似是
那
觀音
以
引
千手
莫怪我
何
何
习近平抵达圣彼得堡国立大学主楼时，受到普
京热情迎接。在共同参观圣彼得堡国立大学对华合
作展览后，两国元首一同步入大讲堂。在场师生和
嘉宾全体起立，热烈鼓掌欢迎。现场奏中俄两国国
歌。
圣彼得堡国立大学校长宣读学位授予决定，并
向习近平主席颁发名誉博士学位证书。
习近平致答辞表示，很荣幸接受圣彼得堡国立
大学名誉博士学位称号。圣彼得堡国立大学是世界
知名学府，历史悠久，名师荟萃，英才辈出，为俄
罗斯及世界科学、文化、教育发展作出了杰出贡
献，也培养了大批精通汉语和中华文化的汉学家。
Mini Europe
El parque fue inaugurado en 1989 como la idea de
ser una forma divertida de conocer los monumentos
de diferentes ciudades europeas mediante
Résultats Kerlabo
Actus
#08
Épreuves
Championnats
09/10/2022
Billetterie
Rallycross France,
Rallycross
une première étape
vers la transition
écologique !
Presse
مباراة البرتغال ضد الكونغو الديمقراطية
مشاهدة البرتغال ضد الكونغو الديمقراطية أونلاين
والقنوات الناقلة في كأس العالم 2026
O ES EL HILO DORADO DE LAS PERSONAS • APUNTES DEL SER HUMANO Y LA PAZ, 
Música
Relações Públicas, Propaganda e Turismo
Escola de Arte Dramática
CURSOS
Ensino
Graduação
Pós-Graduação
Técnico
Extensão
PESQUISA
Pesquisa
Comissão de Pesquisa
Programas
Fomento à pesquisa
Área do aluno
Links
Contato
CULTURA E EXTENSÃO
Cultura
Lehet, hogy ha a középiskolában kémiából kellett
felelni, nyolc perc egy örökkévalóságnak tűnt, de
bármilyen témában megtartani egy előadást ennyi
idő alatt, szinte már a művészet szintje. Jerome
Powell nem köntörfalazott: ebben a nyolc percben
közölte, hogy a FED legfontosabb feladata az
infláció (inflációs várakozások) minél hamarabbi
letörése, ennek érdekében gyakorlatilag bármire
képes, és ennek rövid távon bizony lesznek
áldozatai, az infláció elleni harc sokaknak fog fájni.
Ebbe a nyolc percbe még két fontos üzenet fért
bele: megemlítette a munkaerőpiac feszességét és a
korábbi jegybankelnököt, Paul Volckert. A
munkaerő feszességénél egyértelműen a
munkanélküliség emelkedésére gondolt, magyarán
──────
#### Problem statement:
Lines from the entries that contain the string "البرتغال" are what must be copied.

#### Expected answer:
مباراة البرتغال ضد الكونغو الديمقراطية
مشاهدة البرتغال ضد الكونغو الديمقراطية أونلاين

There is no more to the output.